*** Opening of DATA SUPPLIED ***
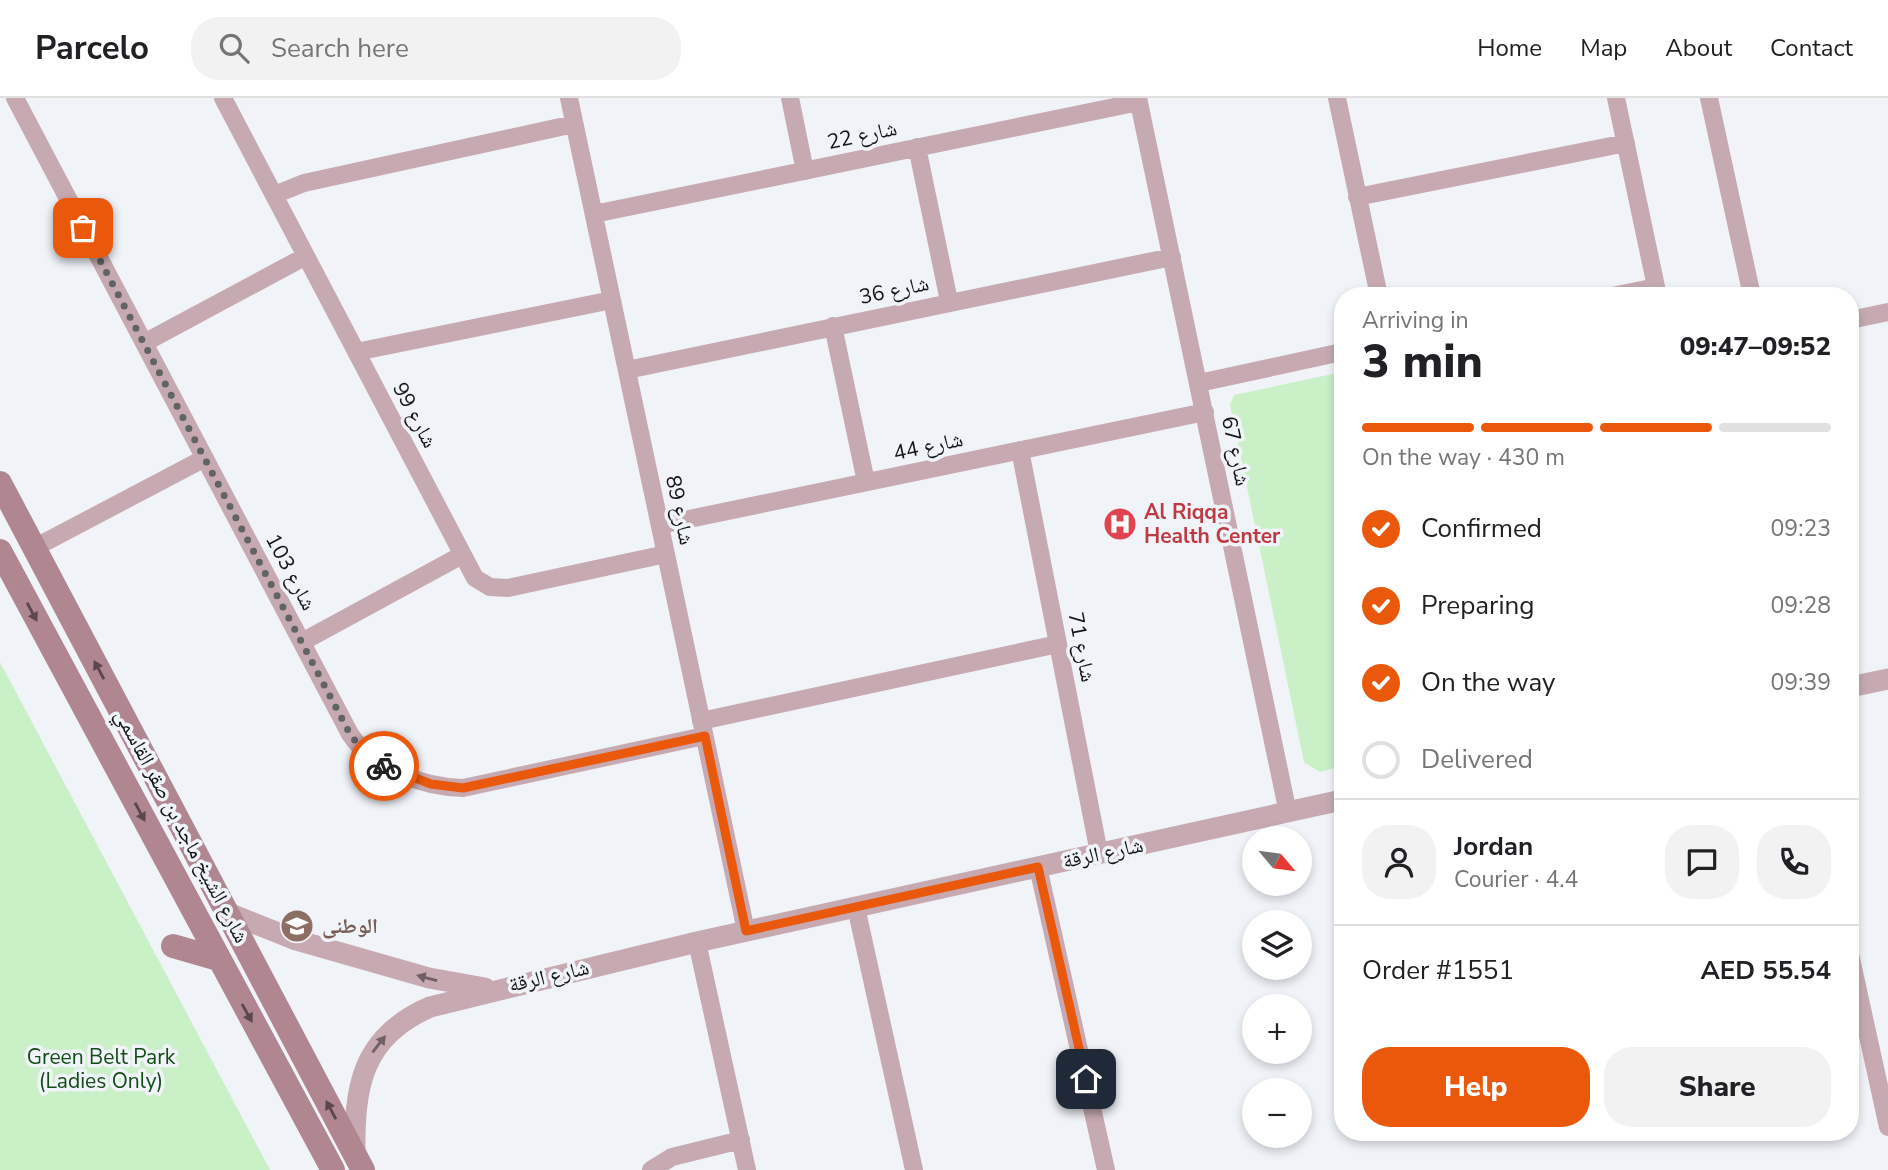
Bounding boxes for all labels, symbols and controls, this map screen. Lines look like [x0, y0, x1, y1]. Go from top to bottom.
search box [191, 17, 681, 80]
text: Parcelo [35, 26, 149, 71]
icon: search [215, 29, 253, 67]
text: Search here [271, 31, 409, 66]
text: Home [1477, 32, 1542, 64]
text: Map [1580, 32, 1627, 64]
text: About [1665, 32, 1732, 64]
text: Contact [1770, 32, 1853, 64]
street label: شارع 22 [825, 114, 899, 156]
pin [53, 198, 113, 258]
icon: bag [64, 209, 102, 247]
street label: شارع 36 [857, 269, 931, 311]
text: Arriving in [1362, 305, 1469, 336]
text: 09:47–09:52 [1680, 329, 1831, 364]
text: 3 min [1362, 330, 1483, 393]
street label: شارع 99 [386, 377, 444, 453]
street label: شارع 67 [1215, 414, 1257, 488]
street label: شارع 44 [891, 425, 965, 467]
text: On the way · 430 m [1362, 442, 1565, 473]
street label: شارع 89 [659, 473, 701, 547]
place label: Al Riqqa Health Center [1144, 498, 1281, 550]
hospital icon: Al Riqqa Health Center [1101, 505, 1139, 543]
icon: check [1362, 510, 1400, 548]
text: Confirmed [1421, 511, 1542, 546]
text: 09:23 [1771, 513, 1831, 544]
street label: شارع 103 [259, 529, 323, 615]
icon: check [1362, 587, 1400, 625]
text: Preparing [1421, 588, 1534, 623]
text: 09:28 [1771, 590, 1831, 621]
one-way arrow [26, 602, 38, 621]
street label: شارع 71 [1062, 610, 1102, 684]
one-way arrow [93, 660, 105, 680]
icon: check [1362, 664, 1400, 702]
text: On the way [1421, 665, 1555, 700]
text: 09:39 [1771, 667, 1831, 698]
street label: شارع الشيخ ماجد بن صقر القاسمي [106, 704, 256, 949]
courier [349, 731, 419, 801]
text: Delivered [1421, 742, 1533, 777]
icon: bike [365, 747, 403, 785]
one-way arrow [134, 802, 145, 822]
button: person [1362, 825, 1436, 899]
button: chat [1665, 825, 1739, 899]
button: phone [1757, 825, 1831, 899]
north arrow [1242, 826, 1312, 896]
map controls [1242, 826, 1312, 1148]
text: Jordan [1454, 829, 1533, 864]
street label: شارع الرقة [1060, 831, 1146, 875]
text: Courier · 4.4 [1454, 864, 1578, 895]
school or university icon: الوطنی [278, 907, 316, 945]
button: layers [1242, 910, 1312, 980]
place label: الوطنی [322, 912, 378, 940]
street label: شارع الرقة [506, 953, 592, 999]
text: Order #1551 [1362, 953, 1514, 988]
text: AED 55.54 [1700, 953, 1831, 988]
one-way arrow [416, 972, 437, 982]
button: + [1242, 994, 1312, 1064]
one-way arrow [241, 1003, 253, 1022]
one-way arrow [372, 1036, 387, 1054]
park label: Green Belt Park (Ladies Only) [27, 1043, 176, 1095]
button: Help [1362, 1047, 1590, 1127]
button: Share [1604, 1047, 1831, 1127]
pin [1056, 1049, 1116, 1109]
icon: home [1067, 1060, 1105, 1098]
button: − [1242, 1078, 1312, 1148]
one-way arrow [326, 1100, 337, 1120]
*** Close of DATA SUPPLIED ***
__TASK ITEM__.
Which lines of the records above contain the word "Health"? Report each one in full.

__COMPLETED TASK__.
place label: Al Riqqa Health Center [1144, 498, 1281, 550]
hospital icon: Al Riqqa Health Center [1101, 505, 1139, 543]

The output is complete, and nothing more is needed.